(Aufgabe)
Setze den Text über die Vorfälle in New York und Louisville nach seinem letzten Satz fort.

(Vorliegender Text)
Im Central Park von New York bat der schwarze VogelEnthusiast Chris Cooper die weiße Hundebesitzerin Amy Cooper (nicht verwandt), ihr Tier wie vorgeschrieben anzuleinen. Die Frau bediente den Polizeinotruf 911 und erklärte, ein schwarzer Mann „bedroht mein Leben“. In Louisville/Kentucky wurde die Schwarze Breonna Taylor (26) in ihrer Wohnung von Polizisten mit acht Schüssen getötet. Die Cops hatten sich bei einer Drogen-Razzia in der Adresse geirrt.

(Materialauszug)
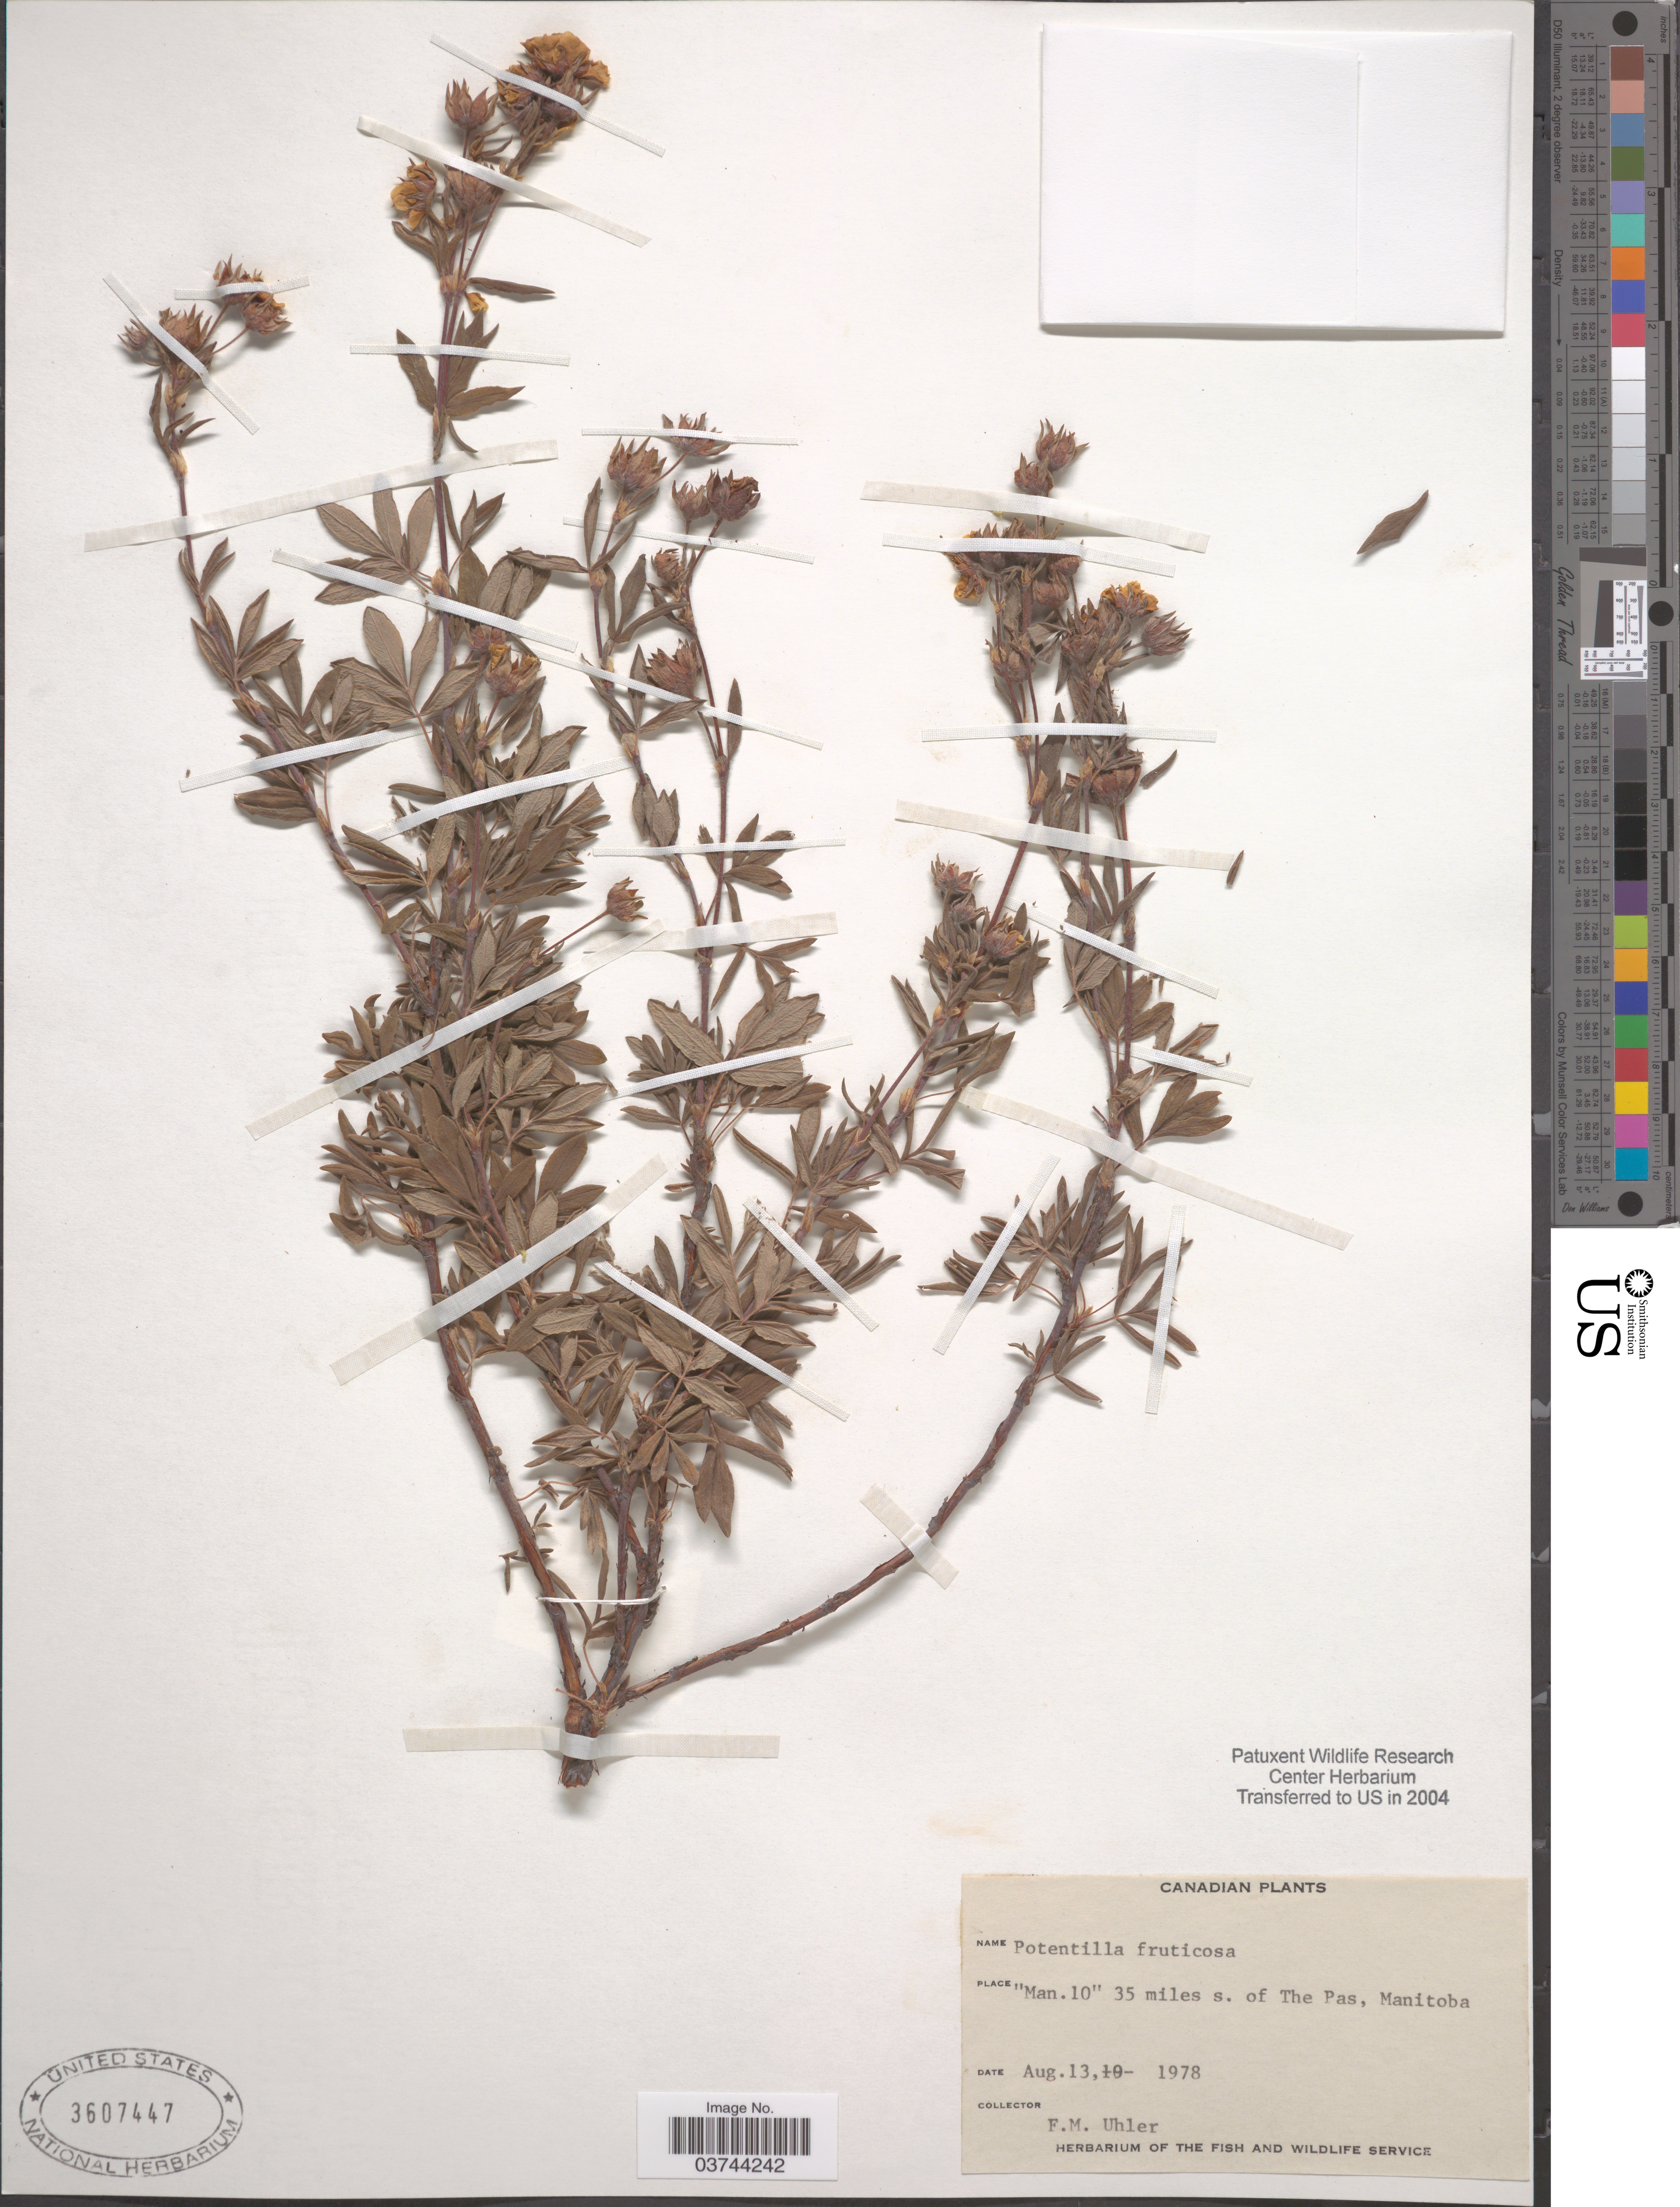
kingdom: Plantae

...

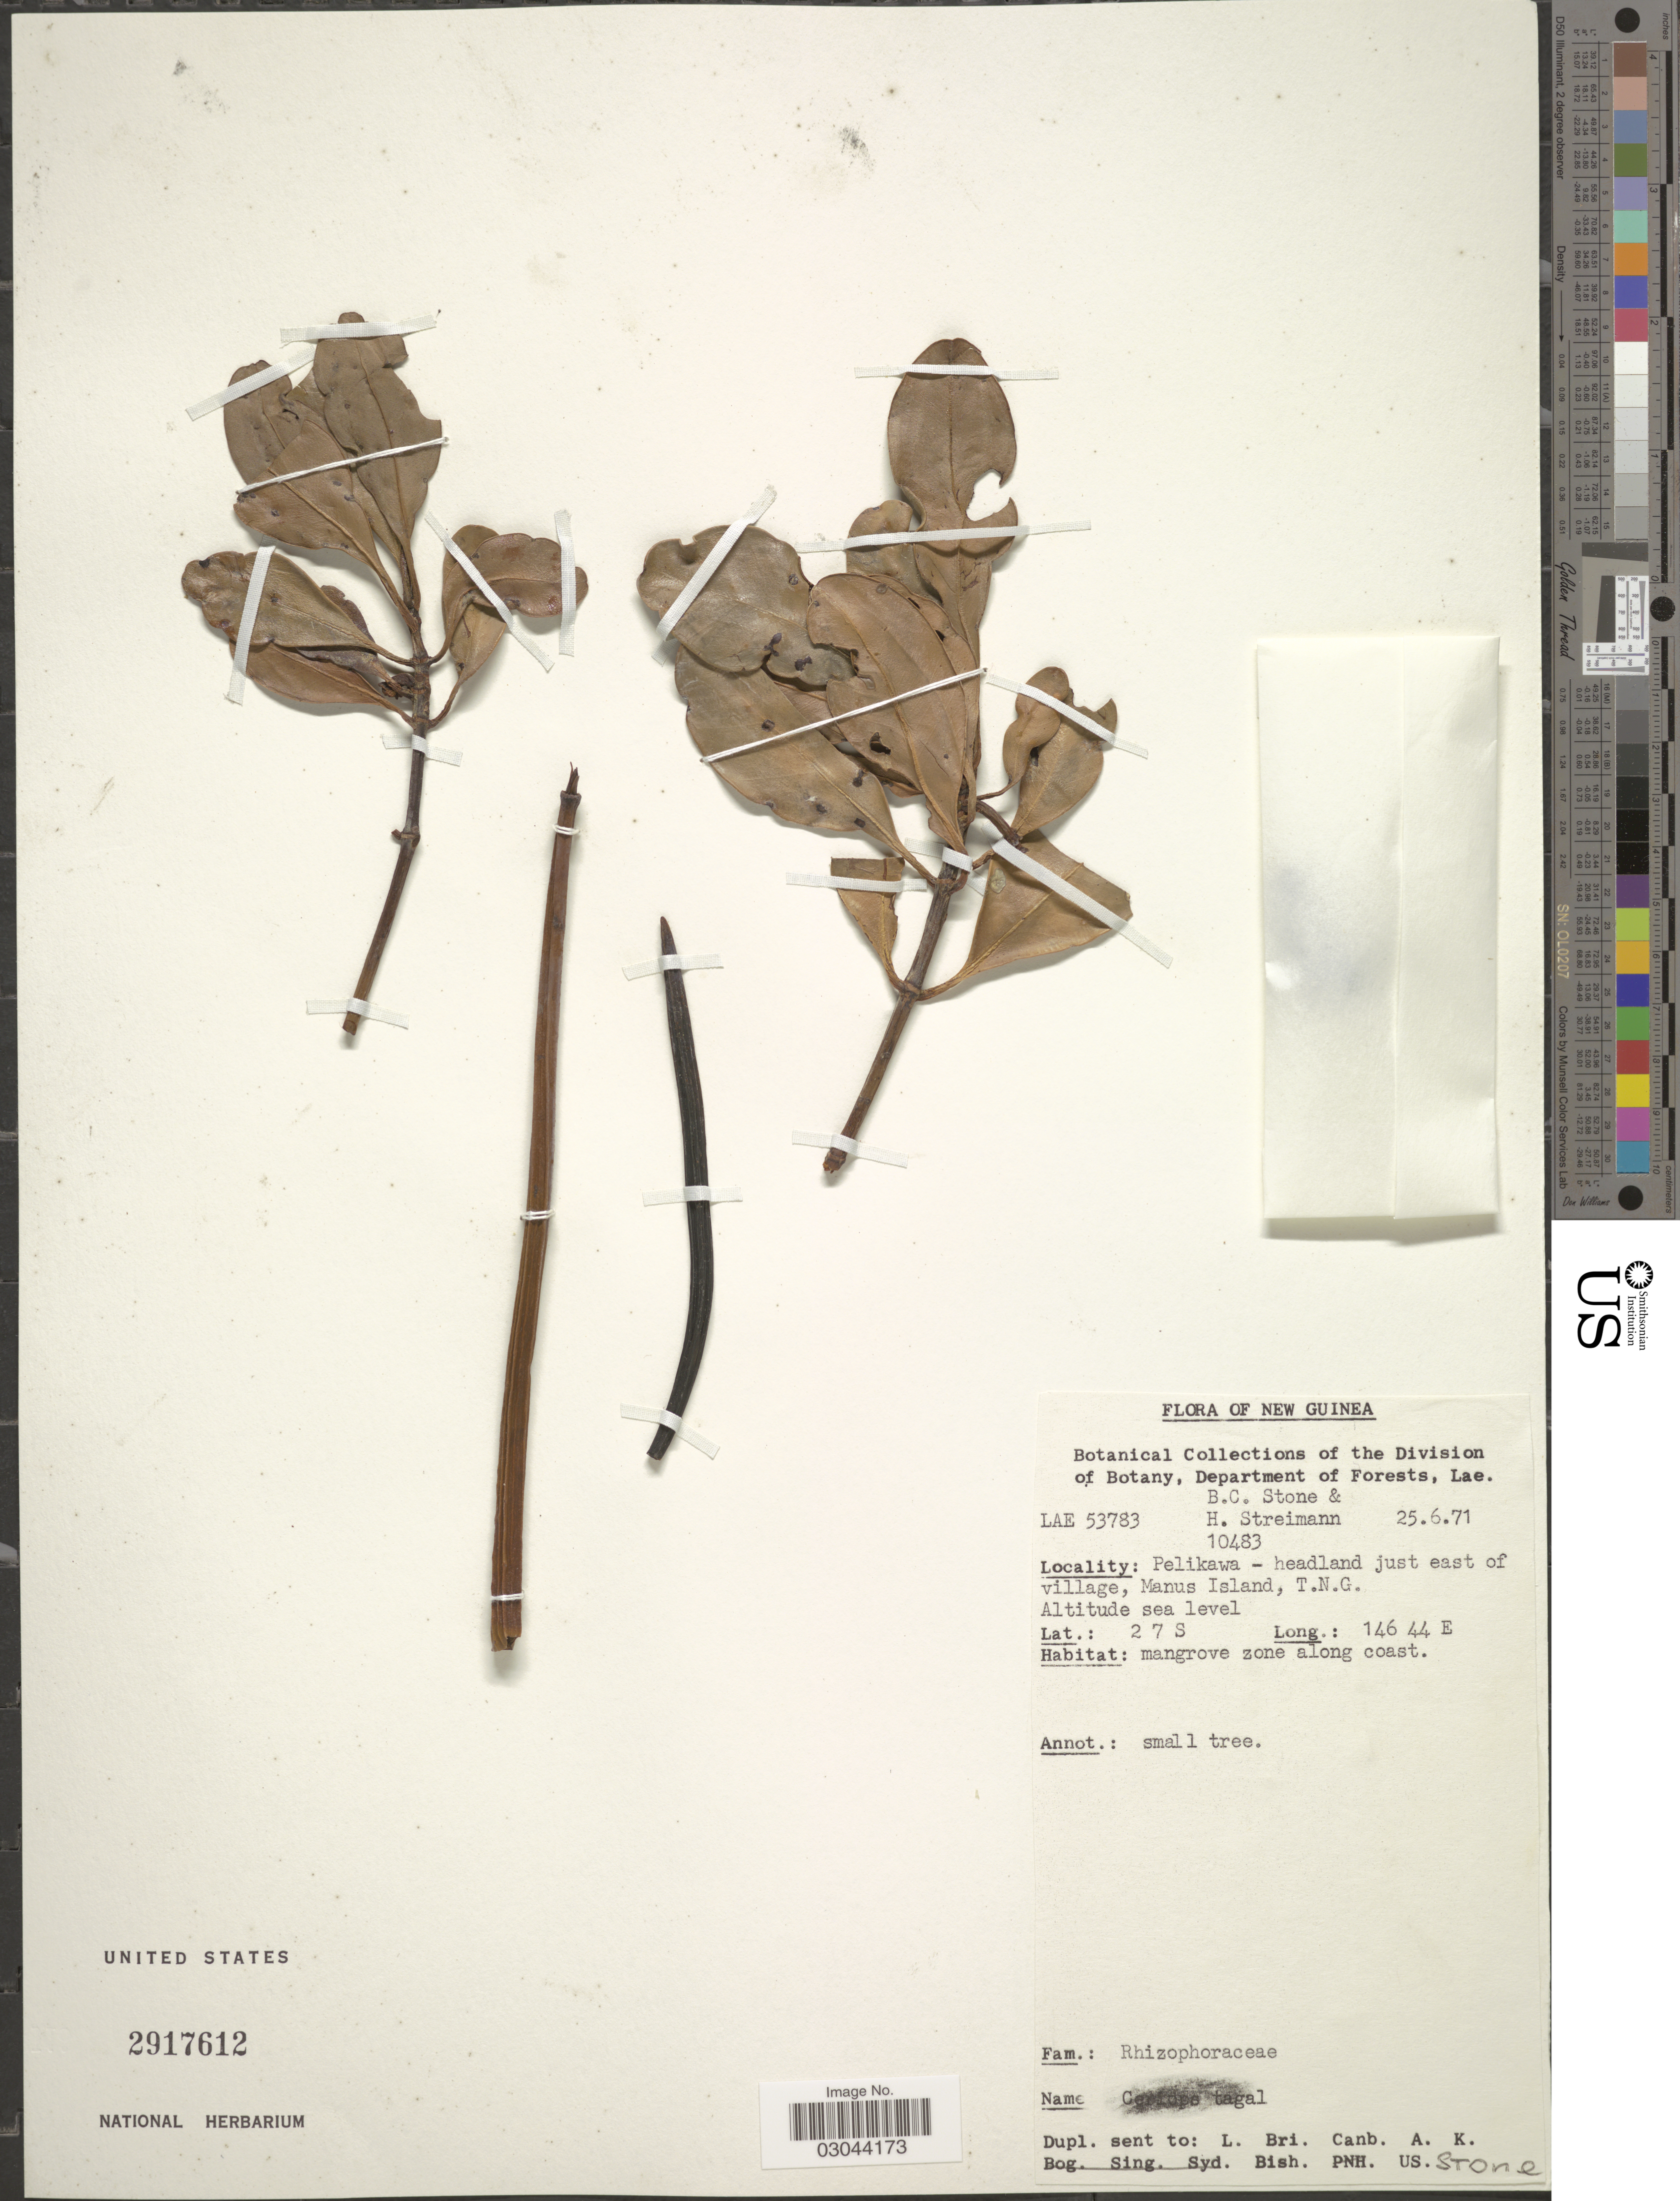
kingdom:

(Antwort folgt)
Vorfälle, die anknüpfen an Trayvon Martin, Michael Brown, Eric Garner oder Freddy Grey. Namen, die in den USA jeder Afroamerikaner mit Rassismus und tödlicher Gewalt in Verbindung bringt. Nicht zu vergessen Philando Castile. 2016 verlor der Polizist Jeronimo Yanez bei einer Fahrzeugkontrolle in der Nähe von Minneapolis die Nerven. Er feuerte sieben Kugeln auf den im Auto sitzenden Castile. Weil er glaubte, dass der Schwarze nicht nach einer Brieftasche greifen wollte. Sondern nach einer Waffe. Diamond Reynolds, die Freundin des Opfers, postete die vermeidbar gewesene Tragödie live auf Facebook. Ihre vierjährige Tochter saß auf dem Rücksitz.
Mark Dayton, damals Gouverneur von Minnesota, sagte nach dem bis heute umstrittenen Freispruch für Officer Yanez, Philando Castile wäre noch am Leben, wenn seine Hautfarbe weiß gewesen wäre.